Bell Canada announced on Tuesday that its 5G network partner would be Swedish telecommunications giant Ericsson.
While some people will shrug with indifference at this news, they really shouldn't. Bell just turned down (or snubbed, if you wish) a significant financial partnership with China's Huawei Technologies, a larger, more influential organization in the telecommunications industry.
It's also a clear indication the frosty Canada-China relationship of late has just entered a period of significant deep freeze.
To be sure, Canada has had some mitigating issues with Huawei for several years. This is related to the extradition hearings involving Meng Wanzhou, deputy chairwoman of the board and chief financial officer of the South China-based telecommunication giant.
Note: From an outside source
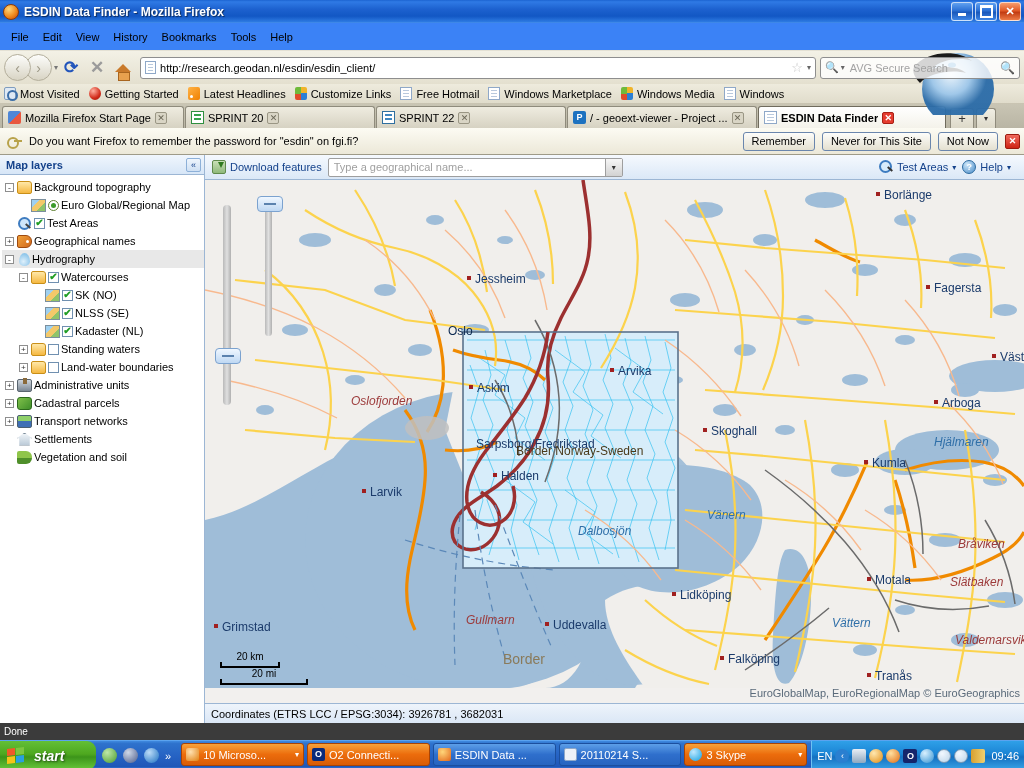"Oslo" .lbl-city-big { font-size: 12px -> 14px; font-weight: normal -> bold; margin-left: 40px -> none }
Her company is one of the world's largest 5G network providers. Huawei employs over 194,000 people, and reported revenues of $121.72 billion in 2019. It's been the biggest telecommunications equipment manufacturer internationally since 2012 leapfrogging Ericsson, as it happens and overtook Apple in 2018 to become the second-largest manufacturer of smartphones behind Samsung.
Nevertheless, long-standing concerns among North American-based surveillance and intelligence agencies have existed about Huawei due to its historically close ties with China's Communist government. Its advanced technology could potentially be used to spy Canadian and U.S. companies through their employees's hand-held devices, and none would be the wiser.
That's something Washington wasn't going to stand for, and understandably so.
U.S. President Donald Trump's Aug. 13, 2018 defence spending bill included a provision that banned the purchase of equipment from several Chinese-based companies, including Huawei. The U.S. Commerce Department added Huawei to the nation's entity list, or trade blacklist, where it has remained ever since.
Tensions further escalated when Meng was arrested by the RCMP in Vancouver on Dec. 1, 2018. This was done at the request of U.S. authorities for her alleged role in violating trade sanctions against Iran, along with charges of "conspiracy to defraud multiple international institutions." Then-U.S. Homeland Security Secretary Kirstjen Nielsen later included charges of bank and wire fraud, and conspiracies to commit same.
Meng was released on $10 million bail to her Vancouver residence. She then moved into a larger gated family home, where she could travel freely in the city (other than the airport). She reportedly wears a GPS ankle bracelet, has 24 hour, in-person security monitoring daily, and follows an 11 pm curfew.
Meanwhile, two Canadians Michael Spavor, a businessman who previously worked in North Korea, and Michael Kovrig, a former diplomat were both arrested in China shortly after Meng was detained. They were charged with endangering state security by Communist officials, and are detained in death camps.
The two Michaels, as they're often called in Canada, have fiercely maintained their innocence. Their fate is likely tied to Meng's fate.
Several prominent ex-Liberals, including former Foreign Affairs Minister John McCallum, former Finance Minister John Manley and former Prime Minister Jean Chretien's chief of staff Eddie Goldenberg, have attempted to intervene. In particular, Manley and Goldenberg have separately suggested the idea of a prisoner exchange between Meng and the two Michaels to resolve this matter.
To Prime Minister Justin Trudeau's credit, he hasn't wavered in his position to honour the U.S. request for extradition. "We are a country of the rule of law and we will abide by the rule of law," he told the media in mid-January. Deputy Prime Minister Chrystia Freeland echoed this sentiment, "Our government has been clear that we are a rule of law country and that we honour our extradition treaty commitments. That is what we need to do and that is what we will do."
Nothing changed during Meng's application to dismiss her extradition hearing, either.
Her counsel attempted to argue that under the guise of double criminality, succinctly defined by York University law professor Sharon A. Williams in a 1991 Nova Law Review paper as being "based upon a reciprocal characterization of the offenses and a type of mutuality of obligations between states," her case could not be properly tried. The B.C. Supreme Court ruled against this on May 27, with Justice Heather Holmes directly stating double criminality "is capable of being met in this case."
Canadian businesses have likely followed this matter with great interest. When you combine Meng's extradition hearing with the two Michaels's terrible ordeal, dealing with China isn't terribly desirable. When you throw in other contentious issues, including China's questionable history and statistics with respect to the coronavirus pandemic and the repression of Hong Kong, it's even less so.
This may help explain why Bell chose Ericsson over Huawei. If so, good for them.